Render the lines below as a JSON list of strings, with one string per line and no entries for blank lines. Leave the pictures out.

━━ Input rows

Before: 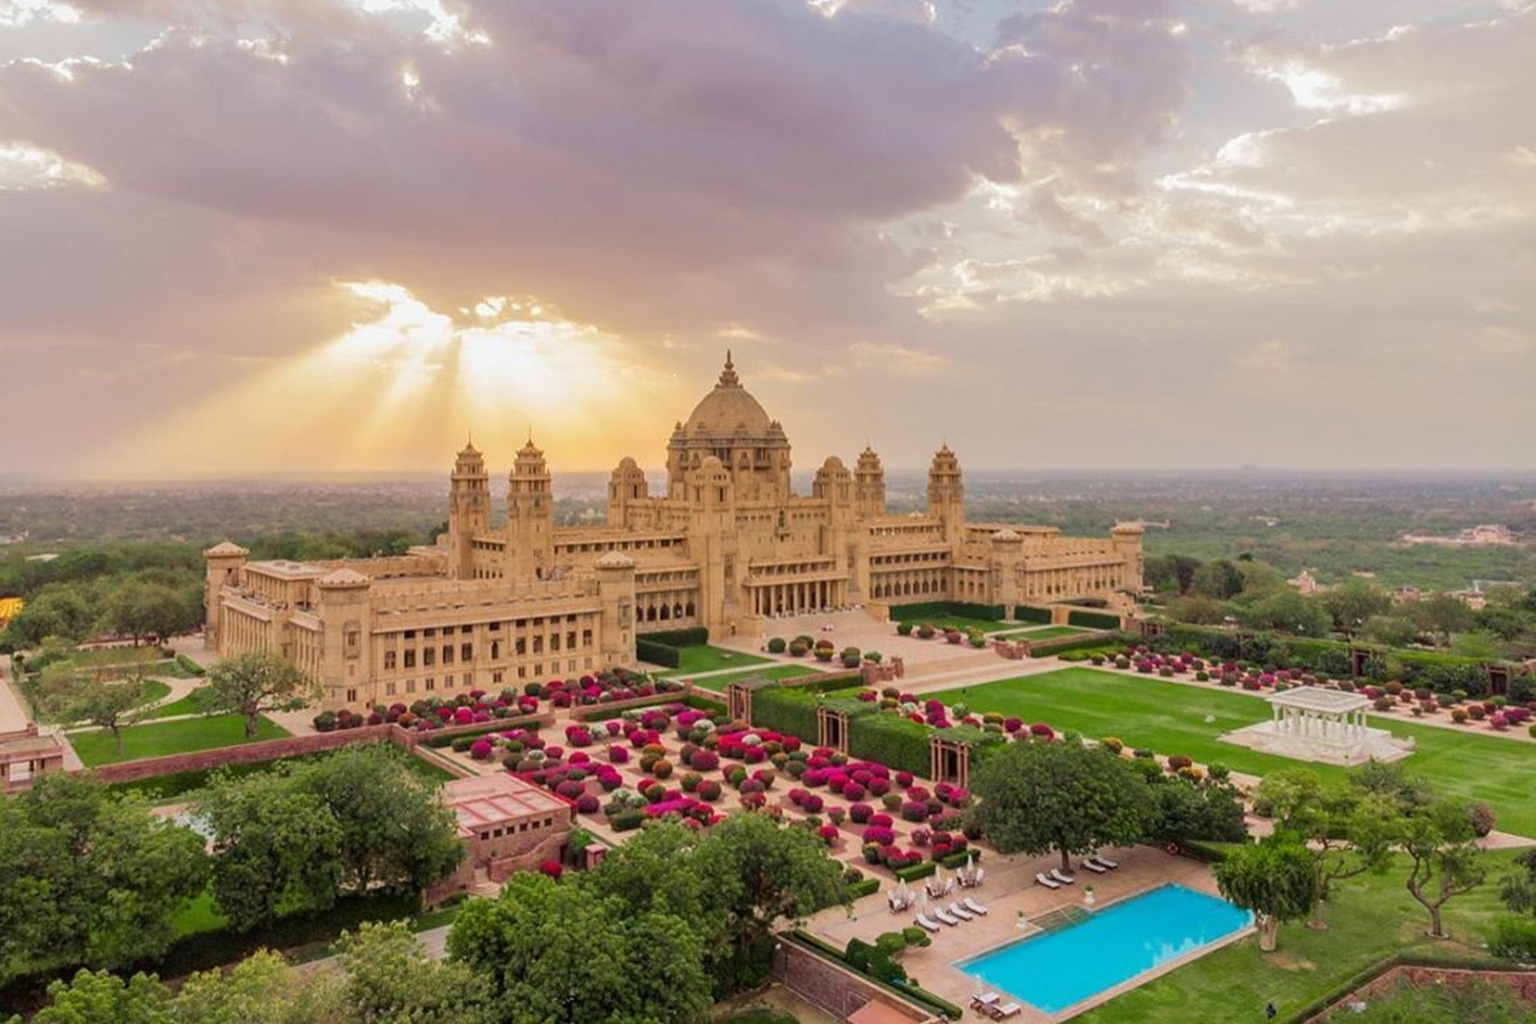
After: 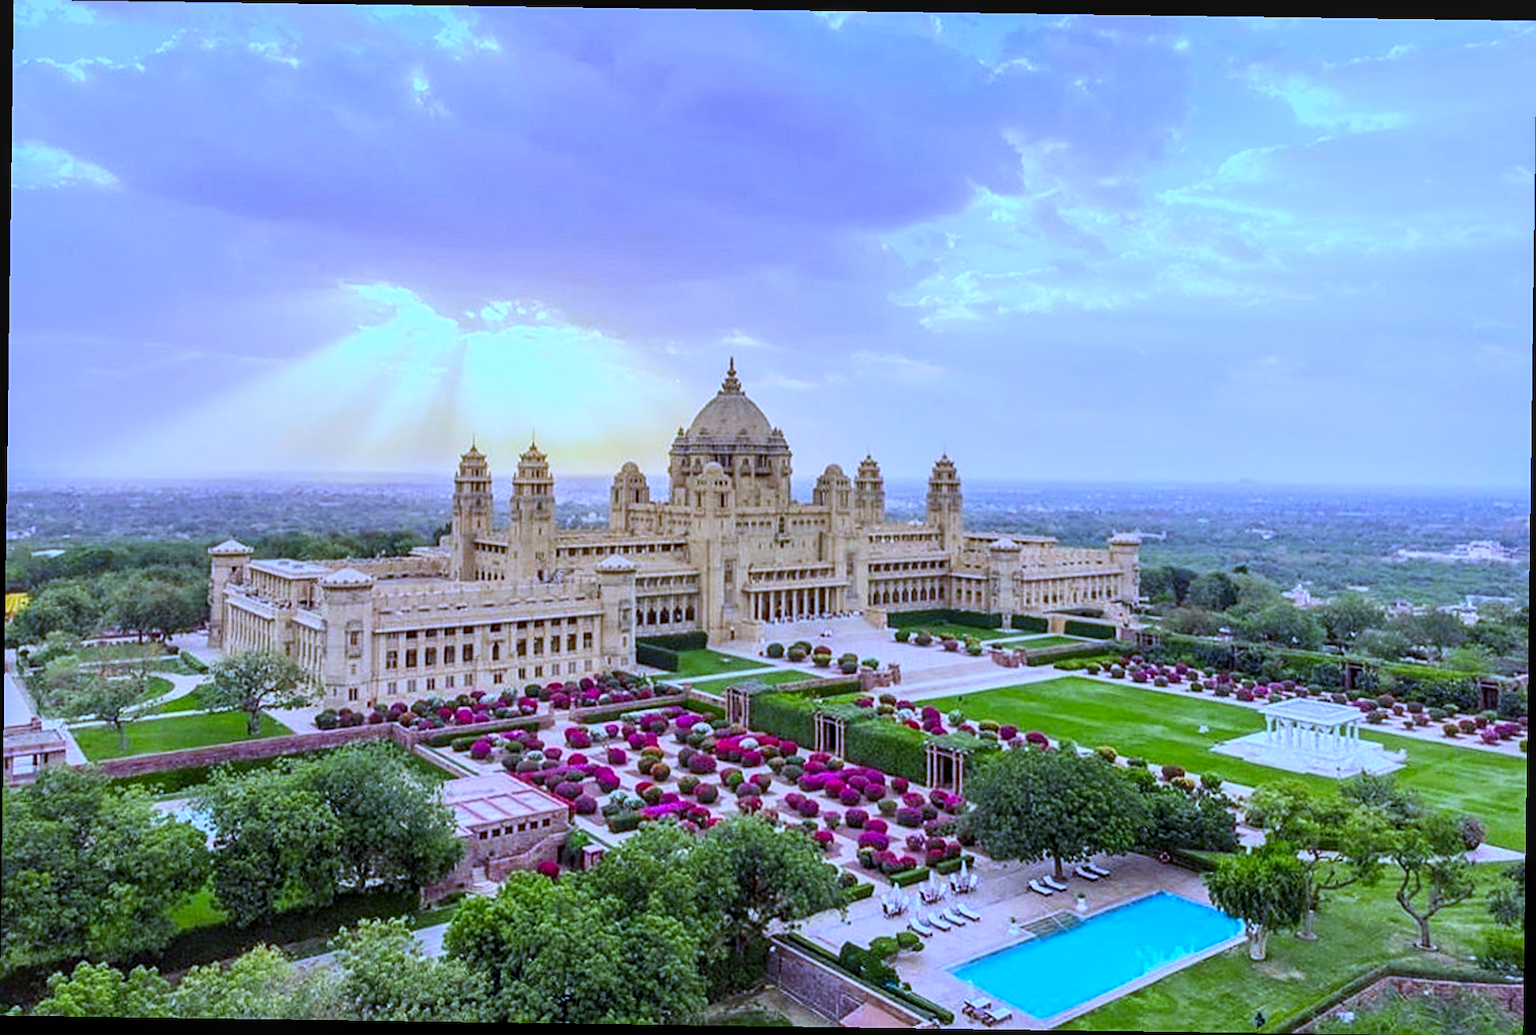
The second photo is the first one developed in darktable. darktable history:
white balance: red 0.766, blue 1.537
local contrast: on, module defaults
sharpen: on, module defaults
contrast brightness saturation: contrast 0.2, brightness 0.16, saturation 0.22
rotate and perspective: rotation 0.8°, automatic cropping off
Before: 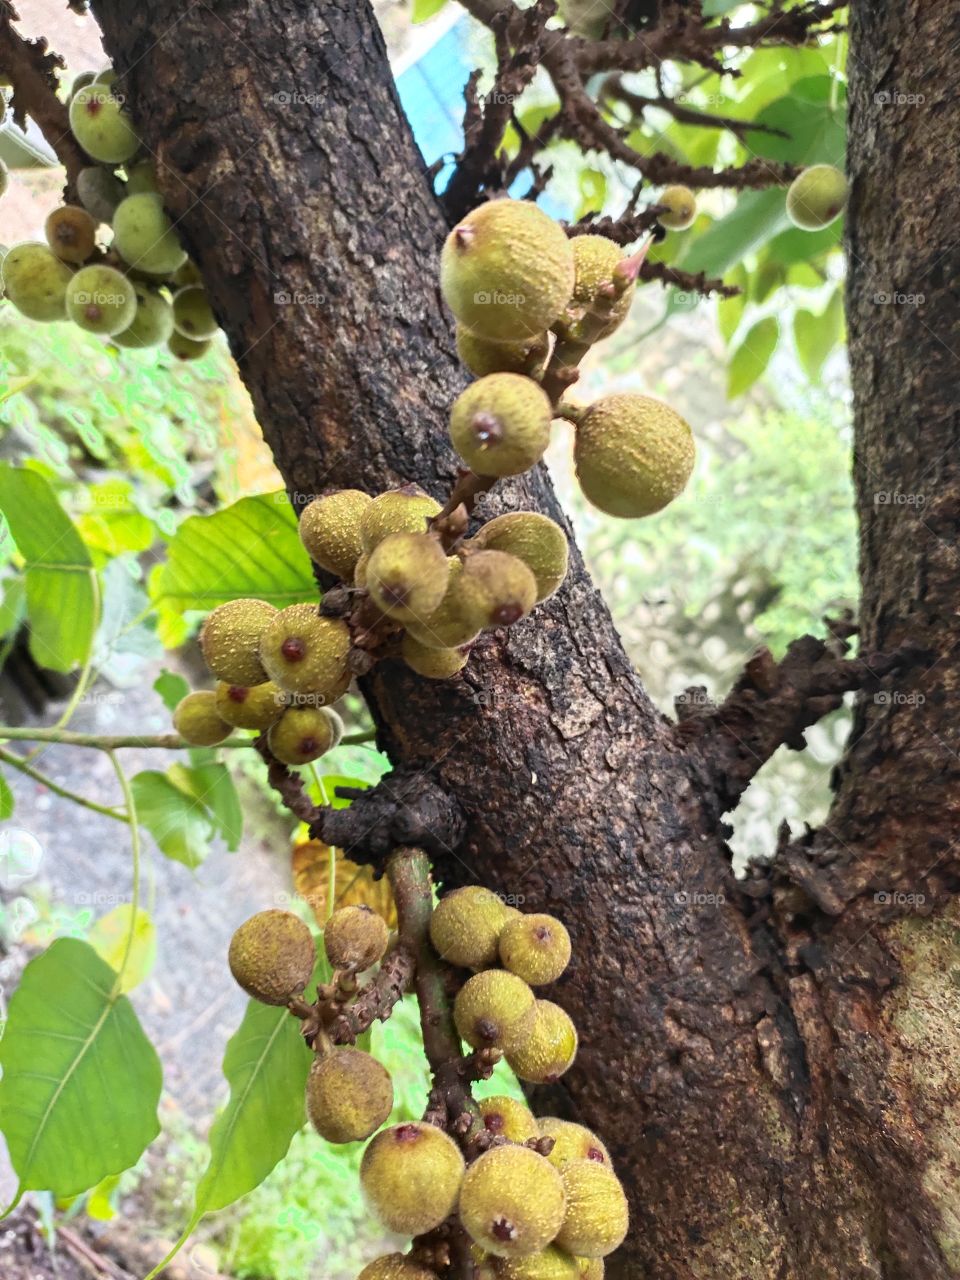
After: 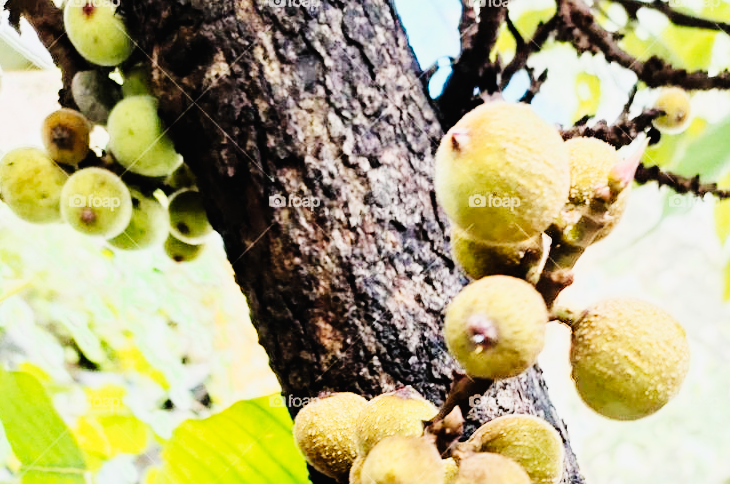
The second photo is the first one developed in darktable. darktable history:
crop: left 0.557%, top 7.631%, right 23.392%, bottom 54.542%
filmic rgb: black relative exposure -5 EV, white relative exposure 3.96 EV, hardness 2.89, contrast 1.299
tone curve: curves: ch0 [(0, 0) (0.004, 0) (0.133, 0.071) (0.325, 0.456) (0.832, 0.957) (1, 1)], preserve colors none
contrast brightness saturation: contrast -0.095, brightness 0.044, saturation 0.084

━━━━

*Answer to the problem*.
[
  "Before: ",
  "After: ",
  "The second photo is the first one developed in darktable. darktable history:",
  "white balance: red 0.766, blue 1.537",
  "local contrast: on, module defaults",
  "sharpen: on, module defaults",
  "contrast brightness saturation: contrast 0.2, brightness 0.16, saturation 0.22",
  "rotate and perspective: rotation 0.8°, automatic cropping off",
  "Before: ",
  "After: ",
  "The second photo is the first one developed in darktable. darktable history:",
  "crop: left 0.557%, top 7.631%, right 23.392%, bottom 54.542%",
  "filmic rgb: black relative exposure -5 EV, white relative exposure 3.96 EV, hardness 2.89, contrast 1.299",
  "tone curve: curves: ch0 [(0, 0) (0.004, 0) (0.133, 0.071) (0.325, 0.456) (0.832, 0.957) (1, 1)], preserve colors none",
  "contrast brightness saturation: contrast -0.095, brightness 0.044, saturation 0.084"
]